> _DIRECTIVE_: Could you copy every record below exactly as it is written?

> _GIVEN INFORMATION_:
--- START ---

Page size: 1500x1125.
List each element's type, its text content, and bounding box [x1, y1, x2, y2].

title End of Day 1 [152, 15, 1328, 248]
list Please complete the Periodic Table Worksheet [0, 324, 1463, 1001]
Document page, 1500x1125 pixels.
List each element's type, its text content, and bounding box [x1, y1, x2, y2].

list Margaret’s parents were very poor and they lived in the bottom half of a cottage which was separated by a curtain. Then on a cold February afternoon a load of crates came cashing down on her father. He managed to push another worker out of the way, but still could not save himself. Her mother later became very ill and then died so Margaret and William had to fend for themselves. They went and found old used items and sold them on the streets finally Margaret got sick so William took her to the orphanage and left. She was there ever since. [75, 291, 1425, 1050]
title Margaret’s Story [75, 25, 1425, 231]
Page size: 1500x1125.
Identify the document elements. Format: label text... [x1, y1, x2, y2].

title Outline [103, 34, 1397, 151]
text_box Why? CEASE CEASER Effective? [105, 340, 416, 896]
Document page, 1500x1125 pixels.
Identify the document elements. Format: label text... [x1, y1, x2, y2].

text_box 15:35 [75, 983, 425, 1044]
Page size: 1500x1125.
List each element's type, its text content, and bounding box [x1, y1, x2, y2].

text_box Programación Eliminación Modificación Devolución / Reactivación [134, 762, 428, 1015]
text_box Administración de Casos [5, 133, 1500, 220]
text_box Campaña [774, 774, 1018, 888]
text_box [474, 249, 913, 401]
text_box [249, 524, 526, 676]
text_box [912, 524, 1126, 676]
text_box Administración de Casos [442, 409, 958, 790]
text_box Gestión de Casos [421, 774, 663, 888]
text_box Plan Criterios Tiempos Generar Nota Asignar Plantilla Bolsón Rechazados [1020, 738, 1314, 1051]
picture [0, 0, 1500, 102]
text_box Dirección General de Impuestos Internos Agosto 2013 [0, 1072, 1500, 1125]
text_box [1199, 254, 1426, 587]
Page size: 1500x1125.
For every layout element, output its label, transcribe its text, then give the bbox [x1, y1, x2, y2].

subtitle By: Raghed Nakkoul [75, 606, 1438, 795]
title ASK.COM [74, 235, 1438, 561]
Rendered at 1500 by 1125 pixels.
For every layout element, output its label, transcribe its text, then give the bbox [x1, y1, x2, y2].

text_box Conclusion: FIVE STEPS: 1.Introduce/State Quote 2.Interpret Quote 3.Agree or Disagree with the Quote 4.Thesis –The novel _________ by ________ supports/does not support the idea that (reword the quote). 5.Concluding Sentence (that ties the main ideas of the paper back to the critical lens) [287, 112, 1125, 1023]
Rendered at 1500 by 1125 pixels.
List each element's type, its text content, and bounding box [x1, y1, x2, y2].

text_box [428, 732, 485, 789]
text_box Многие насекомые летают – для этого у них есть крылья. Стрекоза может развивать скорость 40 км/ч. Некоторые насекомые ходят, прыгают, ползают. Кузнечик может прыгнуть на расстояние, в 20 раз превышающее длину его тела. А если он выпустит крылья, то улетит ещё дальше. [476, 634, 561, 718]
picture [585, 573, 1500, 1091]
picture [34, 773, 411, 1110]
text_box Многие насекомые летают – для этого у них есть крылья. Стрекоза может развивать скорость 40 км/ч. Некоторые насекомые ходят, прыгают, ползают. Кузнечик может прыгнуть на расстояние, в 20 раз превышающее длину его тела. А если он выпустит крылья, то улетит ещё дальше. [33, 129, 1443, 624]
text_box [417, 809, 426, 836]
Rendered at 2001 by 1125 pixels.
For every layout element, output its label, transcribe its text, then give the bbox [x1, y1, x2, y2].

--- END ---

> _RESULT BELOW_:
Page size: 1500x1125.
List each element's type, its text content, and bounding box [x1, y1, x2, y2].

title End of Day 1 [152, 15, 1328, 248]
list Please complete the Periodic Table Worksheet [0, 324, 1463, 1001]
Document page, 1500x1125 pixels.
List each element's type, its text content, and bounding box [x1, y1, x2, y2].

list Margaret’s parents were very poor and they lived in the bottom half of a cottage which was separated by a curtain. Then on a cold February afternoon a load of crates came cashing down on her father. He managed to push another worker out of the way, but still could not save himself. Her mother later became very ill and then died so Margaret and William had to fend for themselves. They went and found old used items and sold them on the streets finally Margaret got sick so William took her to the orphanage and left. She was there ever since. [75, 291, 1425, 1050]
title Margaret’s Story [75, 25, 1425, 231]
Page size: 1500x1125.
Identify the document elements. Format: label text... [x1, y1, x2, y2].

title Outline [103, 34, 1397, 151]
text_box Why? CEASE CEASER Effective? [105, 340, 416, 896]
Document page, 1500x1125 pixels.
Identify the document elements. Format: label text... [x1, y1, x2, y2].

text_box 15:35 [75, 983, 425, 1044]
Page size: 1500x1125.
List each element's type, its text content, and bounding box [x1, y1, x2, y2].

text_box Programación Eliminación Modificación Devolución / Reactivación [134, 762, 428, 1015]
text_box Administración de Casos [5, 133, 1500, 220]
text_box Campaña [774, 774, 1018, 888]
text_box [474, 249, 913, 401]
text_box [249, 524, 526, 676]
text_box [912, 524, 1126, 676]
text_box Administración de Casos [442, 409, 958, 790]
text_box Gestión de Casos [421, 774, 663, 888]
text_box Plan Criterios Tiempos Generar Nota Asignar Plantilla Bolsón Rechazados [1020, 738, 1314, 1051]
picture [0, 0, 1500, 102]
text_box Dirección General de Impuestos Internos Agosto 2013 [0, 1072, 1500, 1125]
text_box [1199, 254, 1426, 587]
Page size: 1500x1125.
For every layout element, output its label, transcribe its text, then give the bbox [x1, y1, x2, y2].

subtitle By: Raghed Nakkoul [75, 606, 1438, 795]
title ASK.COM [74, 235, 1438, 561]
Rendered at 1500 by 1125 pixels.
For every layout element, output its label, transcribe its text, then give the bbox [x1, y1, x2, y2].

text_box Conclusion: FIVE STEPS: 1.Introduce/State Quote 2.Interpret Quote 3.Agree or Disagree with the Quote 4.Thesis –The novel _________ by ________ supports/does not support the idea that (reword the quote). 5.Concluding Sentence (that ties the main ideas of the paper back to the critical lens) [287, 112, 1125, 1023]
Rendered at 1500 by 1125 pixels.
List each element's type, its text content, and bounding box [x1, y1, x2, y2].

text_box [428, 732, 485, 789]
text_box Многие насекомые летают – для этого у них есть крылья. Стрекоза может развивать скорость 40 км/ч. Некоторые насекомые ходят, прыгают, ползают. Кузнечик может прыгнуть на расстояние, в 20 раз превышающее длину его тела. А если он выпустит крылья, то улетит ещё дальше. [476, 634, 561, 718]
picture [585, 573, 1500, 1091]
picture [34, 773, 411, 1110]
text_box Многие насекомые летают – для этого у них есть крылья. Стрекоза может развивать скорость 40 км/ч. Некоторые насекомые ходят, прыгают, ползают. Кузнечик может прыгнуть на расстояние, в 20 раз превышающее длину его тела. А если он выпустит крылья, то улетит ещё дальше. [33, 129, 1443, 624]
text_box [417, 809, 426, 836]
Rendered at 2001 by 1125 pixels.
For every layout element, output its label, transcribe its text, then give the bbox [x1, y1, x2, y2].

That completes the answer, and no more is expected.